◆ **Goal of the exercise**
Could you transcribe all of the data exactly and skip any pictures?

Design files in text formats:
● ● ● ●
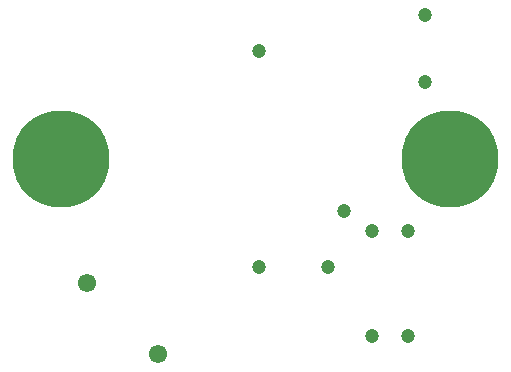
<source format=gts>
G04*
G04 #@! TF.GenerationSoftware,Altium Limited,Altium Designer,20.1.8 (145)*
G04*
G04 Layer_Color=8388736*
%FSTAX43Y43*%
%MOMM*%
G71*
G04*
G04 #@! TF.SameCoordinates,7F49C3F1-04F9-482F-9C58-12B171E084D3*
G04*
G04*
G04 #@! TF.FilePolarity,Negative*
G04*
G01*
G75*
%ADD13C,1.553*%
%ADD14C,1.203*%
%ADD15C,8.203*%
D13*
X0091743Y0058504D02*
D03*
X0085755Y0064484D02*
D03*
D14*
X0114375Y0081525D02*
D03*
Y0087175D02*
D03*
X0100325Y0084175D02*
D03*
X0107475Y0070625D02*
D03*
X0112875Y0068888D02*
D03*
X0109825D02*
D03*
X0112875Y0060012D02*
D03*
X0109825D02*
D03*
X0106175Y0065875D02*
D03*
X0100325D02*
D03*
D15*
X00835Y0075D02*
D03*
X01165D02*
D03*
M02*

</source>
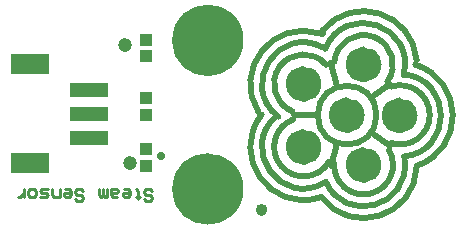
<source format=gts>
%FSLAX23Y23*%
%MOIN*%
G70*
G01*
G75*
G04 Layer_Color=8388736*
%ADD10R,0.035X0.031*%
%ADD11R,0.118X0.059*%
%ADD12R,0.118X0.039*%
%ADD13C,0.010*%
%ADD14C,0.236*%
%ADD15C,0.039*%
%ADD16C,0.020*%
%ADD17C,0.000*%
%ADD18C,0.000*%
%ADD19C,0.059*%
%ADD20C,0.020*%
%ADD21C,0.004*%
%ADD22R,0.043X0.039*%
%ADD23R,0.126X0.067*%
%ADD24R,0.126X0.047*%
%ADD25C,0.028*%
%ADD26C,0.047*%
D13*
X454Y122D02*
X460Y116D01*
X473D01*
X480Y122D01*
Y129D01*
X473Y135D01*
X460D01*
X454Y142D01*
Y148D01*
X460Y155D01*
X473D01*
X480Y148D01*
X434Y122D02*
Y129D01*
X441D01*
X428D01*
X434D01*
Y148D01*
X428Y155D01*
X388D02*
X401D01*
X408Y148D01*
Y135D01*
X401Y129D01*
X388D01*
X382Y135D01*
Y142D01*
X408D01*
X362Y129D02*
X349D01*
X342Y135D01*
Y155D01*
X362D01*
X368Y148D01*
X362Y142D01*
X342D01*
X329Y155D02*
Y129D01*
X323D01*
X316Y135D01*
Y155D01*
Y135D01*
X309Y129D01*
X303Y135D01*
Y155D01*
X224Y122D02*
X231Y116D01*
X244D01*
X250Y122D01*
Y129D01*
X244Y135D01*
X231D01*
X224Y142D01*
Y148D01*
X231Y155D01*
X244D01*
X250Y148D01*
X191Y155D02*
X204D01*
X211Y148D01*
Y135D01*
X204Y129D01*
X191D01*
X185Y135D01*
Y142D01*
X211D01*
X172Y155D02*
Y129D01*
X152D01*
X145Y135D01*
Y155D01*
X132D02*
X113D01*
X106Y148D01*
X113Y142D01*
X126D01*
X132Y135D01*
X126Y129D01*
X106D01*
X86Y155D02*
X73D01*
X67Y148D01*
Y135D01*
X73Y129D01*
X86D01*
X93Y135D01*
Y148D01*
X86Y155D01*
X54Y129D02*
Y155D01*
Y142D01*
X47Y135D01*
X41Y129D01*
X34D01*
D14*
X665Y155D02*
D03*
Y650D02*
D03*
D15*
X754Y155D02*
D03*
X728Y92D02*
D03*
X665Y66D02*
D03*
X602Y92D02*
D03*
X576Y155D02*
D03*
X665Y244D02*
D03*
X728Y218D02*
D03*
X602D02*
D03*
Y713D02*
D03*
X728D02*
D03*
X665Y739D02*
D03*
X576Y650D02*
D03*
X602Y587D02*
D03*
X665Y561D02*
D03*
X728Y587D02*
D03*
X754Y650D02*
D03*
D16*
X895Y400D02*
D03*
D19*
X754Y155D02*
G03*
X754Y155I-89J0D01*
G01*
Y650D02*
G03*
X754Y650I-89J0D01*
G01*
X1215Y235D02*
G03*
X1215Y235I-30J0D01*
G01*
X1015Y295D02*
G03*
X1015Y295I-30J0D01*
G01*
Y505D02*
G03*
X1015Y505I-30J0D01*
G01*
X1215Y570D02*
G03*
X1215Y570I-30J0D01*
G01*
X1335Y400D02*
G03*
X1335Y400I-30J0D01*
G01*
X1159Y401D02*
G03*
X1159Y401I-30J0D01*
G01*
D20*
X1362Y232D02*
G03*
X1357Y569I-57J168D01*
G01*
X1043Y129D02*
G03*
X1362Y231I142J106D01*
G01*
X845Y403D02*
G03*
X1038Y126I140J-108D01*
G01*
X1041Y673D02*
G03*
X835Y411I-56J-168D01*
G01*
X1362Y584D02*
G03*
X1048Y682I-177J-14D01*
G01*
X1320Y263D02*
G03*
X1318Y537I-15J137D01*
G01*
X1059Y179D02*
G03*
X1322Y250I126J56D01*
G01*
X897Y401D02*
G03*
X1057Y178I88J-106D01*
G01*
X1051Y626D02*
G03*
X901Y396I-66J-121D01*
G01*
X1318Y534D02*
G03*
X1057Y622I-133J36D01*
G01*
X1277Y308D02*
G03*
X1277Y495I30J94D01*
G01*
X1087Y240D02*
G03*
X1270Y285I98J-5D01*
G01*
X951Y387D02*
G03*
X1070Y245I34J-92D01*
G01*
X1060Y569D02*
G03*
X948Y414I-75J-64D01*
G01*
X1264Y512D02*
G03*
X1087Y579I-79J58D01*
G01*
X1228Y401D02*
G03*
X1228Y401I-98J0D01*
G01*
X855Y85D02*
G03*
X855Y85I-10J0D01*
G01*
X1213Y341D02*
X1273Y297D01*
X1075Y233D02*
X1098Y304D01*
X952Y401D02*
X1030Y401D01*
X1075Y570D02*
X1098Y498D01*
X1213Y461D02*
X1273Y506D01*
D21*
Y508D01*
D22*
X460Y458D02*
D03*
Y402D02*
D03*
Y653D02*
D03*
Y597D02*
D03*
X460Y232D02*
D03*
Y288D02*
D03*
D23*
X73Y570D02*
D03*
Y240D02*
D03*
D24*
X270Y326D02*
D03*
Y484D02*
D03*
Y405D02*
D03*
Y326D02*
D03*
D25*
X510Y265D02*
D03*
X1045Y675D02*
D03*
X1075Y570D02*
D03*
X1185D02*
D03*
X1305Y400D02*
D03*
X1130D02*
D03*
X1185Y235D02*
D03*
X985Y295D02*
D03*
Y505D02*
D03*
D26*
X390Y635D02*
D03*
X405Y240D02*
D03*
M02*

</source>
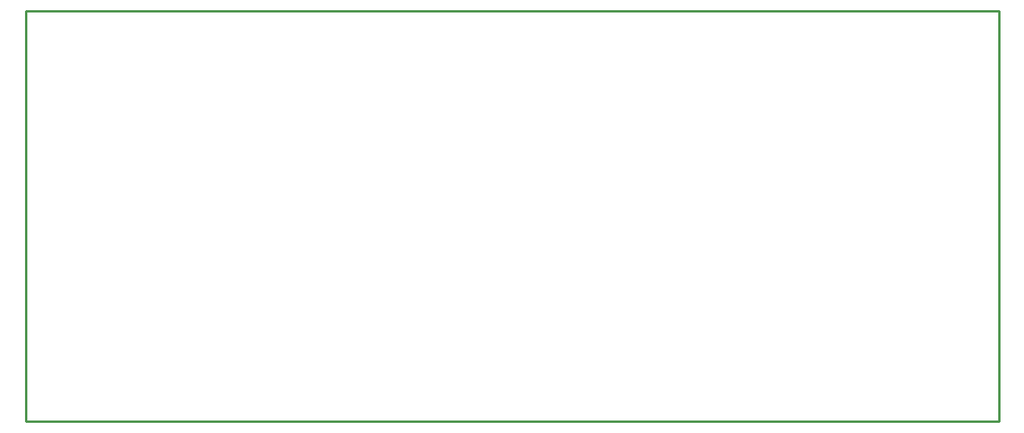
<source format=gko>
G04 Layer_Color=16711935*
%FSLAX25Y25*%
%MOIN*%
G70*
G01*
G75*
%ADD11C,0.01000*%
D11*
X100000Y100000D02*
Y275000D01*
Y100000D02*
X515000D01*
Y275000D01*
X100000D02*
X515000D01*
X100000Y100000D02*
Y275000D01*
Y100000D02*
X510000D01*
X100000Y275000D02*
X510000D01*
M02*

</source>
● ● ● ●
◆ **Result below**
<source format=gts>
G04*
G04 #@! TF.GenerationSoftware,Altium Limited,Altium Designer,20.1.8 (145)*
G04*
G04 Layer_Color=8388736*
%FSTAX43Y43*%
%MOMM*%
G71*
G04*
G04 #@! TF.SameCoordinates,7F49C3F1-04F9-482F-9C58-12B171E084D3*
G04*
G04*
G04 #@! TF.FilePolarity,Negative*
G04*
G01*
G75*
%ADD13C,1.553*%
%ADD14C,1.203*%
%ADD15C,8.203*%
D13*
X0091743Y0058504D02*
D03*
X0085755Y0064484D02*
D03*
D14*
X0114375Y0081525D02*
D03*
Y0087175D02*
D03*
X0100325Y0084175D02*
D03*
X0107475Y0070625D02*
D03*
X0112875Y0068888D02*
D03*
X0109825D02*
D03*
X0112875Y0060012D02*
D03*
X0109825D02*
D03*
X0106175Y0065875D02*
D03*
X0100325D02*
D03*
D15*
X00835Y0075D02*
D03*
X01165D02*
D03*
M02*

</source>
<source format=gts>
%FSLAX23Y23*%
%MOIN*%
G70*
G01*
G75*
G04 Layer_Color=8388736*
%ADD10R,0.035X0.031*%
%ADD11R,0.118X0.059*%
%ADD12R,0.118X0.039*%
%ADD13C,0.010*%
%ADD14C,0.236*%
%ADD15C,0.039*%
%ADD16C,0.020*%
%ADD17C,0.000*%
%ADD18C,0.000*%
%ADD19C,0.059*%
%ADD20C,0.020*%
%ADD21C,0.004*%
%ADD22R,0.043X0.039*%
%ADD23R,0.126X0.067*%
%ADD24R,0.126X0.047*%
%ADD25C,0.028*%
%ADD26C,0.047*%
D13*
X454Y122D02*
X460Y116D01*
X473D01*
X480Y122D01*
Y129D01*
X473Y135D01*
X460D01*
X454Y142D01*
Y148D01*
X460Y155D01*
X473D01*
X480Y148D01*
X434Y122D02*
Y129D01*
X441D01*
X428D01*
X434D01*
Y148D01*
X428Y155D01*
X388D02*
X401D01*
X408Y148D01*
Y135D01*
X401Y129D01*
X388D01*
X382Y135D01*
Y142D01*
X408D01*
X362Y129D02*
X349D01*
X342Y135D01*
Y155D01*
X362D01*
X368Y148D01*
X362Y142D01*
X342D01*
X329Y155D02*
Y129D01*
X323D01*
X316Y135D01*
Y155D01*
Y135D01*
X309Y129D01*
X303Y135D01*
Y155D01*
X224Y122D02*
X231Y116D01*
X244D01*
X250Y122D01*
Y129D01*
X244Y135D01*
X231D01*
X224Y142D01*
Y148D01*
X231Y155D01*
X244D01*
X250Y148D01*
X191Y155D02*
X204D01*
X211Y148D01*
Y135D01*
X204Y129D01*
X191D01*
X185Y135D01*
Y142D01*
X211D01*
X172Y155D02*
Y129D01*
X152D01*
X145Y135D01*
Y155D01*
X132D02*
X113D01*
X106Y148D01*
X113Y142D01*
X126D01*
X132Y135D01*
X126Y129D01*
X106D01*
X86Y155D02*
X73D01*
X67Y148D01*
Y135D01*
X73Y129D01*
X86D01*
X93Y135D01*
Y148D01*
X86Y155D01*
X54Y129D02*
Y155D01*
Y142D01*
X47Y135D01*
X41Y129D01*
X34D01*
D14*
X665Y155D02*
D03*
Y650D02*
D03*
D15*
X754Y155D02*
D03*
X728Y92D02*
D03*
X665Y66D02*
D03*
X602Y92D02*
D03*
X576Y155D02*
D03*
X665Y244D02*
D03*
X728Y218D02*
D03*
X602D02*
D03*
Y713D02*
D03*
X728D02*
D03*
X665Y739D02*
D03*
X576Y650D02*
D03*
X602Y587D02*
D03*
X665Y561D02*
D03*
X728Y587D02*
D03*
X754Y650D02*
D03*
D16*
X895Y400D02*
D03*
D19*
X754Y155D02*
G03*
X754Y155I-89J0D01*
G01*
Y650D02*
G03*
X754Y650I-89J0D01*
G01*
X1215Y235D02*
G03*
X1215Y235I-30J0D01*
G01*
X1015Y295D02*
G03*
X1015Y295I-30J0D01*
G01*
Y505D02*
G03*
X1015Y505I-30J0D01*
G01*
X1215Y570D02*
G03*
X1215Y570I-30J0D01*
G01*
X1335Y400D02*
G03*
X1335Y400I-30J0D01*
G01*
X1159Y401D02*
G03*
X1159Y401I-30J0D01*
G01*
D20*
X1362Y232D02*
G03*
X1357Y569I-57J168D01*
G01*
X1043Y129D02*
G03*
X1362Y231I142J106D01*
G01*
X845Y403D02*
G03*
X1038Y126I140J-108D01*
G01*
X1041Y673D02*
G03*
X835Y411I-56J-168D01*
G01*
X1362Y584D02*
G03*
X1048Y682I-177J-14D01*
G01*
X1320Y263D02*
G03*
X1318Y537I-15J137D01*
G01*
X1059Y179D02*
G03*
X1322Y250I126J56D01*
G01*
X897Y401D02*
G03*
X1057Y178I88J-106D01*
G01*
X1051Y626D02*
G03*
X901Y396I-66J-121D01*
G01*
X1318Y534D02*
G03*
X1057Y622I-133J36D01*
G01*
X1277Y308D02*
G03*
X1277Y495I30J94D01*
G01*
X1087Y240D02*
G03*
X1270Y285I98J-5D01*
G01*
X951Y387D02*
G03*
X1070Y245I34J-92D01*
G01*
X1060Y569D02*
G03*
X948Y414I-75J-64D01*
G01*
X1264Y512D02*
G03*
X1087Y579I-79J58D01*
G01*
X1228Y401D02*
G03*
X1228Y401I-98J0D01*
G01*
X855Y85D02*
G03*
X855Y85I-10J0D01*
G01*
X1213Y341D02*
X1273Y297D01*
X1075Y233D02*
X1098Y304D01*
X952Y401D02*
X1030Y401D01*
X1075Y570D02*
X1098Y498D01*
X1213Y461D02*
X1273Y506D01*
D21*
Y508D01*
D22*
X460Y458D02*
D03*
Y402D02*
D03*
Y653D02*
D03*
Y597D02*
D03*
X460Y232D02*
D03*
Y288D02*
D03*
D23*
X73Y570D02*
D03*
Y240D02*
D03*
D24*
X270Y326D02*
D03*
Y484D02*
D03*
Y405D02*
D03*
Y326D02*
D03*
D25*
X510Y265D02*
D03*
X1045Y675D02*
D03*
X1075Y570D02*
D03*
X1185D02*
D03*
X1305Y400D02*
D03*
X1130D02*
D03*
X1185Y235D02*
D03*
X985Y295D02*
D03*
Y505D02*
D03*
D26*
X390Y635D02*
D03*
X405Y240D02*
D03*
M02*

</source>
<source format=gko>
G04 Layer_Color=16711935*
%FSLAX25Y25*%
%MOIN*%
G70*
G01*
G75*
%ADD11C,0.01000*%
D11*
X100000Y100000D02*
Y275000D01*
Y100000D02*
X515000D01*
Y275000D01*
X100000D02*
X515000D01*
X100000Y100000D02*
Y275000D01*
Y100000D02*
X510000D01*
X100000Y275000D02*
X510000D01*
M02*

</source>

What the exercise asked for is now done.